Policy papers 16 May 2022

The 1st of January 2023 will mark the 30th anniversary of the establishment of the European Single Market. One of the EU’s greatest achievements, the Internal Market is the key driver of EU economic integration. This has been essential to the growth of the European economy and remains crucial to Europe’s global competitiveness. It has brought about greater economies of scale while improving the allocation of resources and enabling the EU to set high harmonised safety standards for consumers and environmental protection.

Today, Europe faces new challenges and has new priorities. Chief amongst these is the European Green Deal and the need for a transition towards a circular and climate neutral economy.
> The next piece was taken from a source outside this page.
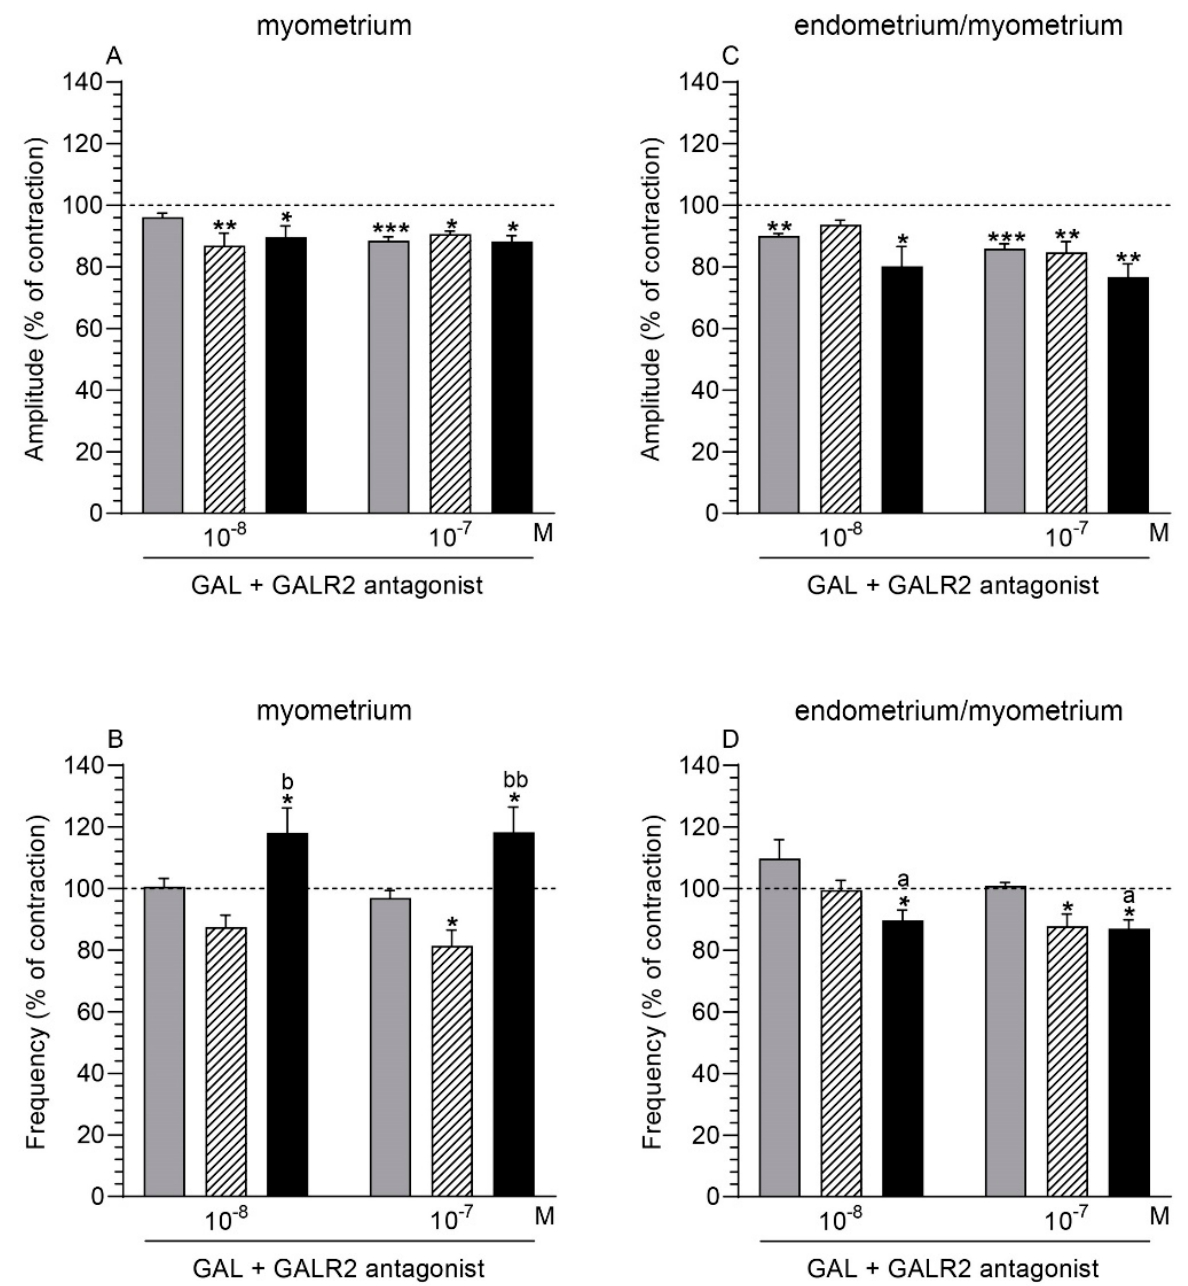
Figure 4. The influence of galanin (GAL) on the contractile amplitude ( A , C ) and frequency ( B , D ) in the myometrium ( A , B ) and endometrium/myometrium ( C , D ) stripes of gilts from the CON (grey bars), SAL (hatched bars), and E. coli (black bars) groups after using GALR2 antagonist (at a dose of 10 − 6 M). Results were calculated for five gilts in each group. The effects of antagonist and individual GAL doses are depicted as percentages (mean ± SEM) of the baseline (pretreatment period) contractile amplitude and frequency, taken as 100% (horizontal lines). * p < 0.05, ** p < 0.01, *** p < 0.001 compared to the basal value in each group; a p < 0.05 compared between the CON and E. coli groups for the same treatment; b p < 0.05, bb p < 0.01 compared between the SAL and E. coli groups for the same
The packaging industry, the consumer goods industry and downstream operators understand this imperative and are fully committed to resource-efficient circularity goals. However, fragmentation of the Single Market due to countries taking divergent measures is undermining this commitment and hampering EU industry’s aspiration to lead the transformation towards a more sustainable economy. In light of this, the undersigned associations call on the EU to create one single circular economy not 27 separate ones, underpinned by an integrated Single Market.

Almost everything we consume is packaged. Packaging is an integral part of a product supply chain, and measures that relate to packaging affect most goods traded within the EU. Preserving the integrity of the Single Market is key to ensuring that packaging materials and packaged goods can move freely around the EU, thus avoiding negative impacts on consumers, companies, the environment and on the resilience of essential systems, such as the food and pharmaceutical sectors. Despite this, Member States are increasingly introducing unilateral and often divergent requirements. These are no doubt well-intentioned efforts to improve design, manufacture and labelling of goods to improve their potential for repair, re-use or recycling. Yet, many of these requirements pre-empt forthcoming legislative developments at EU level, compromising the effectiveness of an EU-wide approach.

The increasing number of national measures on the labelling of packaged goods for later sorting is a case in point. These are often implemented at short notice, are contradictory and are not always notified as Single Market rules require. We rely on the Commission to ensure that these divergent rules and their non-notification do not go undetected.

Concretely, disparate national packaging requirements impede the use of a single packaging execution and therefore require the redesign of all packaging across the entire Internal Market destined for an individual country. This has the adverse consequence of diverting investments away from other activities to advance sustainability, such as R&D on eco-design and digital traceability of product information for more efficient recycling.